▸ **What you will do**
Retype every line of the listing below exactly as it appears, but leave the pictures out of your answer.

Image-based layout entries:
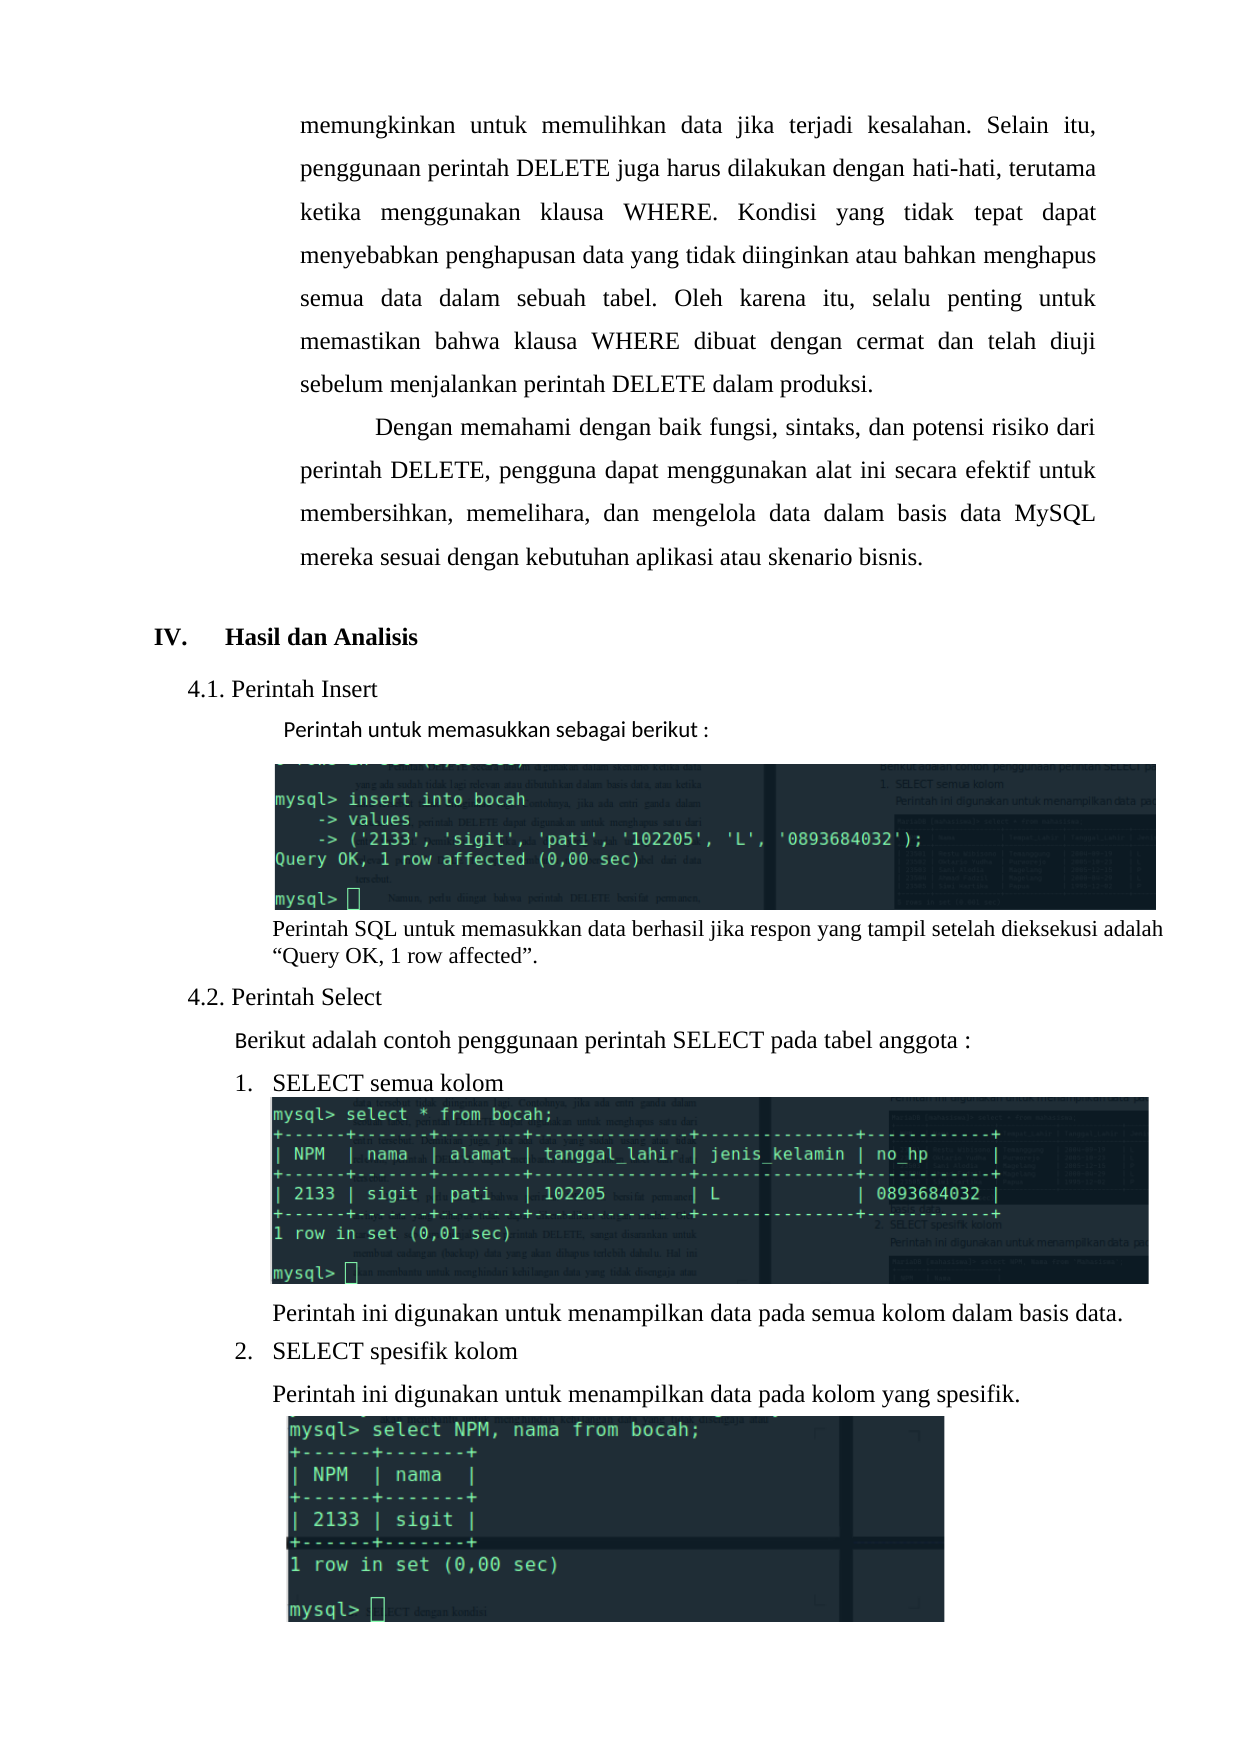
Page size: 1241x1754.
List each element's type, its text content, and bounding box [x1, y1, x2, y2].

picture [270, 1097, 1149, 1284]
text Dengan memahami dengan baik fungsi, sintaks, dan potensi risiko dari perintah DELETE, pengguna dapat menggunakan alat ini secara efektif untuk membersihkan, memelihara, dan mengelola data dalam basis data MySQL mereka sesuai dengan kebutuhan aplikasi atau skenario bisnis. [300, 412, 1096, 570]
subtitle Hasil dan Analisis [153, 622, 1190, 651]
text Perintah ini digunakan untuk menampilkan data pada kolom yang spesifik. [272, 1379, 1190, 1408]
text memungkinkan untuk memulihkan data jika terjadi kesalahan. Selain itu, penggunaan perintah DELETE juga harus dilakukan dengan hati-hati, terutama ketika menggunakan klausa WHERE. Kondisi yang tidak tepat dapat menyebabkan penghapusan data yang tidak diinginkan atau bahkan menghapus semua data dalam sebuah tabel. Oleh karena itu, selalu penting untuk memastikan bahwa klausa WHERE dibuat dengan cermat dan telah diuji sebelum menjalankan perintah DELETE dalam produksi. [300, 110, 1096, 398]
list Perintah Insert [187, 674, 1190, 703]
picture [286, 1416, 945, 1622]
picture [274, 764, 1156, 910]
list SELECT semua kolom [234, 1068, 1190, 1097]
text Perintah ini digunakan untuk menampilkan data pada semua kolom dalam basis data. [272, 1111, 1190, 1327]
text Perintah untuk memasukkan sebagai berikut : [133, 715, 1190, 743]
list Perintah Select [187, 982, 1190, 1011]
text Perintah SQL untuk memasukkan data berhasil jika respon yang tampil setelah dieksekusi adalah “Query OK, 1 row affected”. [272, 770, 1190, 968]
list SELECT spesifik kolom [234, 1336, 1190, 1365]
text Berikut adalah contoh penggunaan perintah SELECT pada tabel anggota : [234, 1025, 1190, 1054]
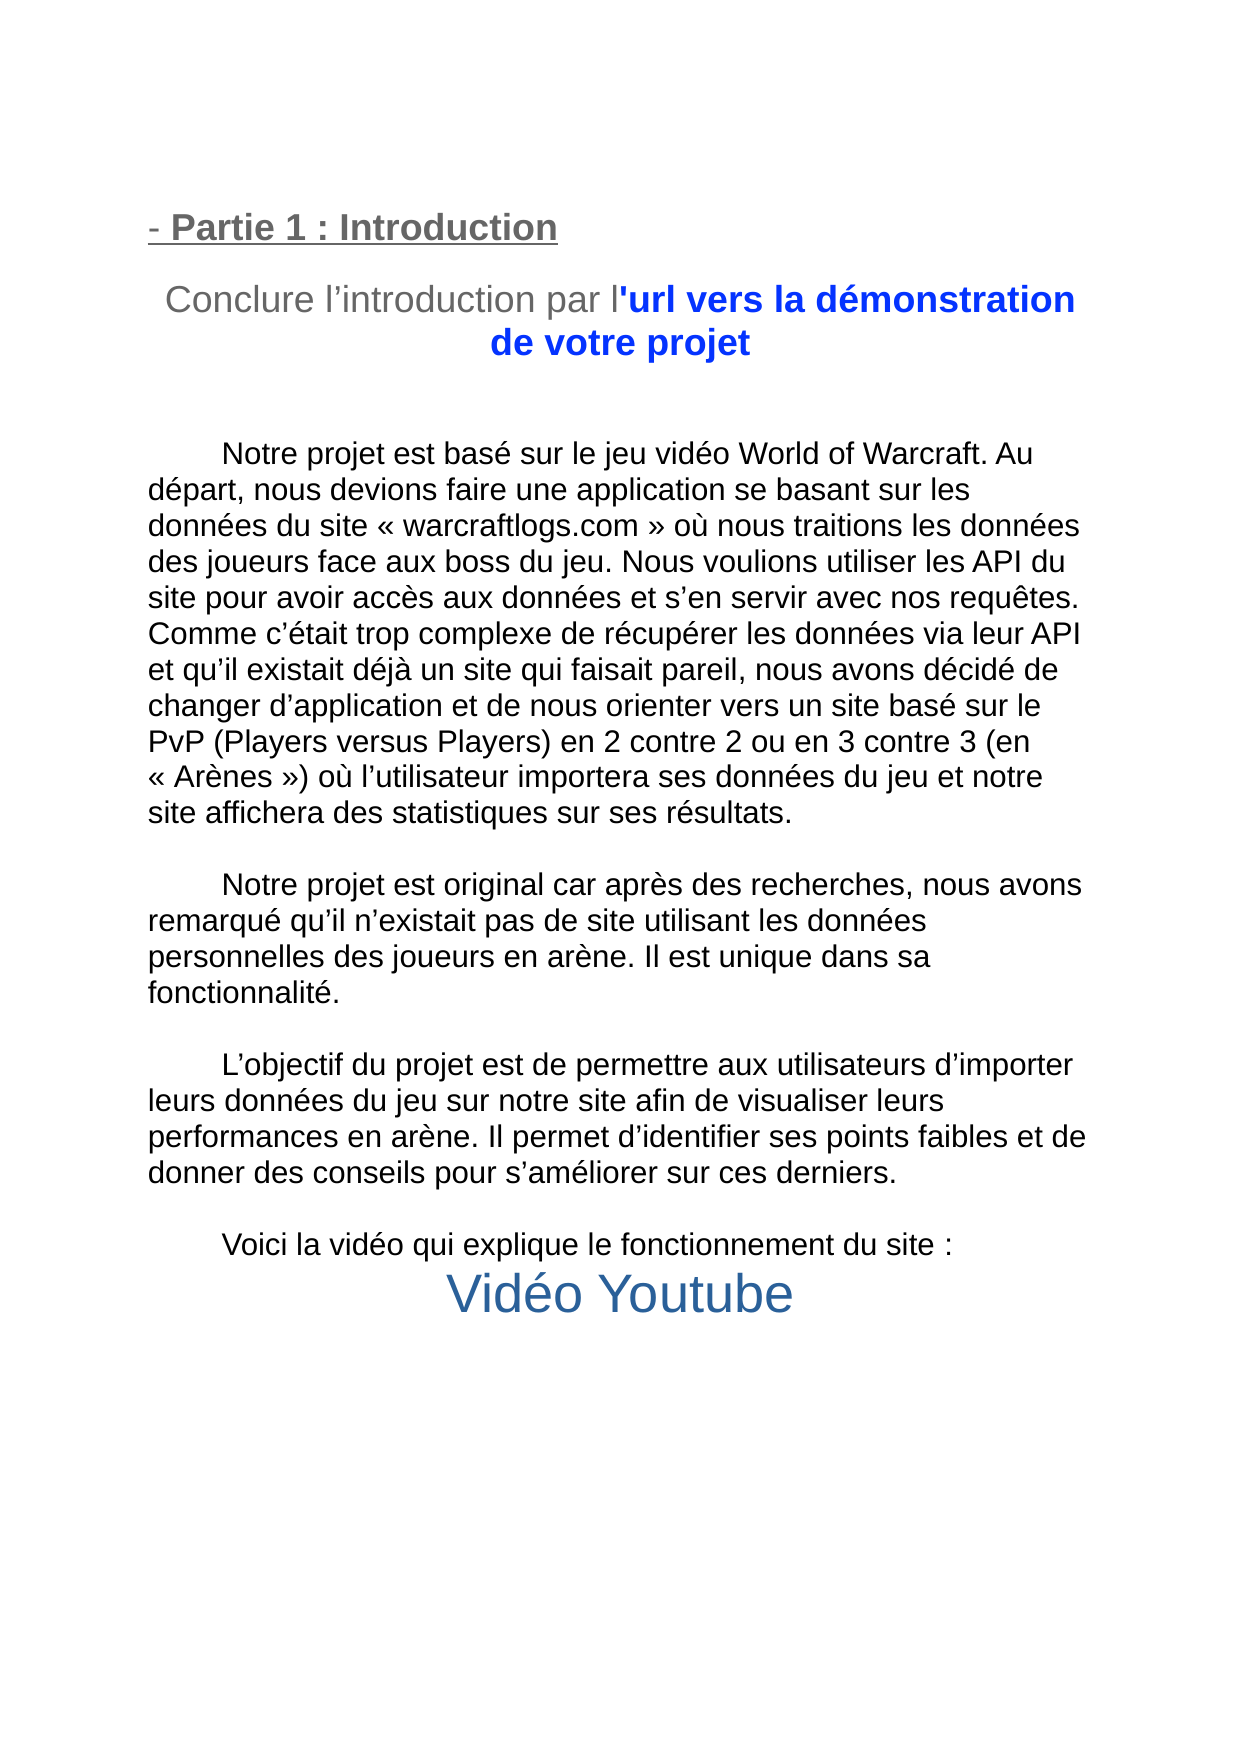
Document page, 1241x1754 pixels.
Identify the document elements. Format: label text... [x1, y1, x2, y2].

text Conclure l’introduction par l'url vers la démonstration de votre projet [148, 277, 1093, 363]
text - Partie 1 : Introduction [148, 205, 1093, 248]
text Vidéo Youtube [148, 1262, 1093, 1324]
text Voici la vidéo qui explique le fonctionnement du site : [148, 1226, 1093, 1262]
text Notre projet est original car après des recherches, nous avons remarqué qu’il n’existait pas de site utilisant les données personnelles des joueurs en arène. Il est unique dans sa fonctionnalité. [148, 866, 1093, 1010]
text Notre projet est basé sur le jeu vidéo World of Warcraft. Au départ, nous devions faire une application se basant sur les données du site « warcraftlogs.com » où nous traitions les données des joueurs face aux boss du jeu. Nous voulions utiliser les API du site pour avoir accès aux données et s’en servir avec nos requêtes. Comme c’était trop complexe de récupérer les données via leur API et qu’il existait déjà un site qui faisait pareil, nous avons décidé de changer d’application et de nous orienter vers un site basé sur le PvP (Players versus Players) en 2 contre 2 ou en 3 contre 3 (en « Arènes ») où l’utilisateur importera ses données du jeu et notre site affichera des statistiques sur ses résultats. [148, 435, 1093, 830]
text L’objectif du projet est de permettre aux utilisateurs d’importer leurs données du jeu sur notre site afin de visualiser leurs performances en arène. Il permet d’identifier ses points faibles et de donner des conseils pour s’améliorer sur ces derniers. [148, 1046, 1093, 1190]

▸ **Task output**
Page size: 1241x1754.
List each element's type, its text content, and bounding box [x1, y1, x2, y2].

picture [270, 1097, 1149, 1284]
text Dengan memahami dengan baik fungsi, sintaks, dan potensi risiko dari perintah DELETE, pengguna dapat menggunakan alat ini secara efektif untuk membersihkan, memelihara, dan mengelola data dalam basis data MySQL mereka sesuai dengan kebutuhan aplikasi atau skenario bisnis. [300, 412, 1096, 570]
subtitle Hasil dan Analisis [153, 622, 1190, 651]
text Perintah ini digunakan untuk menampilkan data pada kolom yang spesifik. [272, 1379, 1190, 1408]
text memungkinkan untuk memulihkan data jika terjadi kesalahan. Selain itu, penggunaan perintah DELETE juga harus dilakukan dengan hati-hati, terutama ketika menggunakan klausa WHERE. Kondisi yang tidak tepat dapat menyebabkan penghapusan data yang tidak diinginkan atau bahkan menghapus semua data dalam sebuah tabel. Oleh karena itu, selalu penting untuk memastikan bahwa klausa WHERE dibuat dengan cermat dan telah diuji sebelum menjalankan perintah DELETE dalam produksi. [300, 110, 1096, 398]
list Perintah Insert [187, 674, 1190, 703]
picture [286, 1416, 945, 1622]
picture [274, 764, 1156, 910]
list SELECT semua kolom [234, 1068, 1190, 1097]
text Perintah ini digunakan untuk menampilkan data pada semua kolom dalam basis data. [272, 1111, 1190, 1327]
text Perintah untuk memasukkan sebagai berikut : [133, 715, 1190, 743]
list Perintah Select [187, 982, 1190, 1011]
text Perintah SQL untuk memasukkan data berhasil jika respon yang tampil setelah dieksekusi adalah “Query OK, 1 row affected”. [272, 770, 1190, 968]
list SELECT spesifik kolom [234, 1336, 1190, 1365]
text Berikut adalah contoh penggunaan perintah SELECT pada tabel anggota : [234, 1025, 1190, 1054]
Document page, 1241x1754 pixels.
Identify the document elements. Format: label text... [x1, y1, x2, y2].

text Conclure l’introduction par l'url vers la démonstration de votre projet [148, 277, 1093, 363]
text - Partie 1 : Introduction [148, 205, 1093, 248]
text Vidéo Youtube [148, 1262, 1093, 1324]
text Voici la vidéo qui explique le fonctionnement du site : [148, 1226, 1093, 1262]
text Notre projet est original car après des recherches, nous avons remarqué qu’il n’existait pas de site utilisant les données personnelles des joueurs en arène. Il est unique dans sa fonctionnalité. [148, 866, 1093, 1010]
text Notre projet est basé sur le jeu vidéo World of Warcraft. Au départ, nous devions faire une application se basant sur les données du site « warcraftlogs.com » où nous traitions les données des joueurs face aux boss du jeu. Nous voulions utiliser les API du site pour avoir accès aux données et s’en servir avec nos requêtes. Comme c’était trop complexe de récupérer les données via leur API et qu’il existait déjà un site qui faisait pareil, nous avons décidé de changer d’application et de nous orienter vers un site basé sur le PvP (Players versus Players) en 2 contre 2 ou en 3 contre 3 (en « Arènes ») où l’utilisateur importera ses données du jeu et notre site affichera des statistiques sur ses résultats. [148, 435, 1093, 830]
text L’objectif du projet est de permettre aux utilisateurs d’importer leurs données du jeu sur notre site afin de visualiser leurs performances en arène. Il permet d’identifier ses points faibles et de donner des conseils pour s’améliorer sur ces derniers. [148, 1046, 1093, 1190]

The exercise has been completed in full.